Em tempos de aberrações teológicas, apologistas e líderes evangélicos demonstram perplexidade diante de desvios doutrinários.
O
crente brasileiro sabe: vez por outra, a Igreja Evangélica brasileira é
agitada por uma novidade. Pode ser a chegada de um novo movimento
teológico, de uma doutrina inusitada ou mesmo de uma prática
heterodoxa, daquelas que causam entusiasmo em uns e estranheza em
outros. Quem frequentava igrejas nos anos 1980 há de se lembrar do
suposto milagre dos dentes de ouro, por exemplo. Na época, milhares de
crentes começaram a testemunhar que, durante as orações, obturações
douradas apareciam sobrenaturalmente em suas bocas, numa espécie de
odontologia divina. Muito se disse e se fez em nome dessa alegada ação
sobrenatural de Deus, que atraiu muita gente aos cultos.

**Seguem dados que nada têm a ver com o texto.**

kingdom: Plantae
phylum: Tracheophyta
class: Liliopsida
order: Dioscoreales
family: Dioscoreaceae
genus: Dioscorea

Embora
contestados por dentistas e nunca satisfatoriamente explicados –
segundo especialistas, o amarelecimento natural de obturações ao longo
do tempo poderia explicar o fenômeno, e houve quem dissesse que a
bênção nada mais era que o efeito de sugestão –, os dentes de ouro
marcaram época e ainda aparecem em bocas por aí, numa ou noutra
congregação.
Outras
manifestações nada convencionais sacudiram o segmento pentecostal de
tempos em tempos. Uma delas era a denominada queda no Espírito, quando o
fiel, durante a oração, sofria uma espécie de arrebatamento, caindo ao
solo e permanecendo como que em transe. Disseminada a partir do
trabalho de pregadores americanos como Benny Hinn e Kathryn Kuhlman, a
queda no poder passou a ser largamente praticada como sinal de
plenitude espiritual e chegou com força ao Brasil. A coqueluche também
passou, mas ainda hoje diversos ministérios e pregadores fazem do
chamado cair no poder elemento importante de sua liturgia. A moda logo
foi substituída por outras, ainda mais bizarras, como a “unção do riso”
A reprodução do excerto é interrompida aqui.